→ **Exercise details**
Your task is to repeat exactly the lines below between the line holding "kami akan tindak" and the line holding "Erstautor des Berichts.", inclusive, and only those.

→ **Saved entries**
■ ■ ■ ■ ■ ■ ■
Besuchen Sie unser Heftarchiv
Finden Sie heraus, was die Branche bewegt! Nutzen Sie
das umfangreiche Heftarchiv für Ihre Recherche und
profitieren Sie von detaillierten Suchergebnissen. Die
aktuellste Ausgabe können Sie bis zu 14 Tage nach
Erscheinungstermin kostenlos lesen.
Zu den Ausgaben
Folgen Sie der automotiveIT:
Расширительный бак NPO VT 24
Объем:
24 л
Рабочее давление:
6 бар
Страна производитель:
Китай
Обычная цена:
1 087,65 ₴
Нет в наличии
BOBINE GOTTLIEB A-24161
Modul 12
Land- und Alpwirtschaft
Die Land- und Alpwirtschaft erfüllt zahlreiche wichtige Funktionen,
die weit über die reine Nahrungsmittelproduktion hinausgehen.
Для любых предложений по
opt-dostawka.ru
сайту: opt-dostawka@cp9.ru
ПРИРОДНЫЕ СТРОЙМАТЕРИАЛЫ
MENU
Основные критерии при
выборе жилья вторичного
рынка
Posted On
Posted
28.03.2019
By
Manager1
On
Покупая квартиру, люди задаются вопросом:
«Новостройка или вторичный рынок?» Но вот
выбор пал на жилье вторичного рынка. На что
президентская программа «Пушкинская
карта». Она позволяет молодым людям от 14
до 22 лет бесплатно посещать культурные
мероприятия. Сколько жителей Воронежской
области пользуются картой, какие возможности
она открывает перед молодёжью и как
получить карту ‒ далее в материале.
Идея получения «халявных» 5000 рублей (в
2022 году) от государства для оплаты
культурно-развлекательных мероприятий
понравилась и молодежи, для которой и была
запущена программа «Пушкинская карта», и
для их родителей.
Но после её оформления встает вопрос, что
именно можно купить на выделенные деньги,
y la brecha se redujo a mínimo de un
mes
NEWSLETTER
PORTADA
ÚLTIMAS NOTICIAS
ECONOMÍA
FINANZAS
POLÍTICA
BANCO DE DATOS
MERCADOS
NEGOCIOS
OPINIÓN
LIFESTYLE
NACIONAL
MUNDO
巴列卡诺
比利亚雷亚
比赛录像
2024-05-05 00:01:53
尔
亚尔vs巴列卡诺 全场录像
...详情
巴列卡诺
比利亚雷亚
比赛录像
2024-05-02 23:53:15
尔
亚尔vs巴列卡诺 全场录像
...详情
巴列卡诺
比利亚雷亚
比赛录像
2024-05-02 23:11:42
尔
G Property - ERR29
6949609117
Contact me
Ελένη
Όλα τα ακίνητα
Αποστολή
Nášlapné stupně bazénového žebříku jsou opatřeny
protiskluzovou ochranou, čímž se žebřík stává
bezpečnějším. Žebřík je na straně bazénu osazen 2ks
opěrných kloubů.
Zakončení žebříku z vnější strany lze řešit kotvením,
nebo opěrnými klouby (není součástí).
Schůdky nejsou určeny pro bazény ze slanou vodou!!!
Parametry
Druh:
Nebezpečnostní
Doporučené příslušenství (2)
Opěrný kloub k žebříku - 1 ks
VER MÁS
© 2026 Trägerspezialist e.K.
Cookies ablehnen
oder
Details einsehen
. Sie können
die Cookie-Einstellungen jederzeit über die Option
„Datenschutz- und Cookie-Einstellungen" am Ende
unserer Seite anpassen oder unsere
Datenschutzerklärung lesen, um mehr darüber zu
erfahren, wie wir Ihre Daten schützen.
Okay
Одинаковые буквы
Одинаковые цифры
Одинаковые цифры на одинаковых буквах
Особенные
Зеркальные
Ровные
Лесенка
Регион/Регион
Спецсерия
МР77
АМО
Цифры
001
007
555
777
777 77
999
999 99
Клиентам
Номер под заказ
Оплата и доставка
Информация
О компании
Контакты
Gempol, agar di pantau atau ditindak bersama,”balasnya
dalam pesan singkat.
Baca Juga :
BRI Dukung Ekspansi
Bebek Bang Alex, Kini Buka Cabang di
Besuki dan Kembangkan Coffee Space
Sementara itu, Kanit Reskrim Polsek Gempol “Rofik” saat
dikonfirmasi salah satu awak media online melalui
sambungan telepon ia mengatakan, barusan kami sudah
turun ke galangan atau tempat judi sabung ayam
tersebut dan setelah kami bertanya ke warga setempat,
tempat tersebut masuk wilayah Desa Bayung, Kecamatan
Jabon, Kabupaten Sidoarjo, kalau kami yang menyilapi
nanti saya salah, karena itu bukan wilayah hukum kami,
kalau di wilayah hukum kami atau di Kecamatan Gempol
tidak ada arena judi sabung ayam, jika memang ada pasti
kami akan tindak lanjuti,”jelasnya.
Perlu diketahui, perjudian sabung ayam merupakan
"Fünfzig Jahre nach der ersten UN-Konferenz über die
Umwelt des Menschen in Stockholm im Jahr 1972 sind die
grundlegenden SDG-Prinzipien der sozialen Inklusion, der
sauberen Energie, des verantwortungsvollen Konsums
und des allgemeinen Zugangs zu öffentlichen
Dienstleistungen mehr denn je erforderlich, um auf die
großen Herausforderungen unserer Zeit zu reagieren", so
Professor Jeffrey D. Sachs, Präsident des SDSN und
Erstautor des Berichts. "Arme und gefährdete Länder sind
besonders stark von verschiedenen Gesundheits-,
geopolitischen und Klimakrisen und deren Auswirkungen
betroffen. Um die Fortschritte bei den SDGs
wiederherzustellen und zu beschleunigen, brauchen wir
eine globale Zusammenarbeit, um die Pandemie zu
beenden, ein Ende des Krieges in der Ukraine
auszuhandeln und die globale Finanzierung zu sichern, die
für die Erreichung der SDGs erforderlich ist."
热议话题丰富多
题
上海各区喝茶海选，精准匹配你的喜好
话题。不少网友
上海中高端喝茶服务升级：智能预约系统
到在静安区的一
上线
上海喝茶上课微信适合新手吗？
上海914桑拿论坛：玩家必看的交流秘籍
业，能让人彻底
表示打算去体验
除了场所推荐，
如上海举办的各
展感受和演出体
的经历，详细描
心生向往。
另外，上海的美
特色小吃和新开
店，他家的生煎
■ ■ ■ ■ ■ ■ ■
→ **Answer to this problem**
kami akan tindak lanjuti,”jelasnya.
Perlu diketahui, perjudian sabung ayam merupakan
"Fünfzig Jahre nach der ersten UN-Konferenz über die
Umwelt des Menschen in Stockholm im Jahr 1972 sind die
grundlegenden SDG-Prinzipien der sozialen Inklusion, der
sauberen Energie, des verantwortungsvollen Konsums
und des allgemeinen Zugangs zu öffentlichen
Dienstleistungen mehr denn je erforderlich, um auf die
großen Herausforderungen unserer Zeit zu reagieren", so
Professor Jeffrey D. Sachs, Präsident des SDSN und
Erstautor des Berichts. "Arme und gefährdete Länder sind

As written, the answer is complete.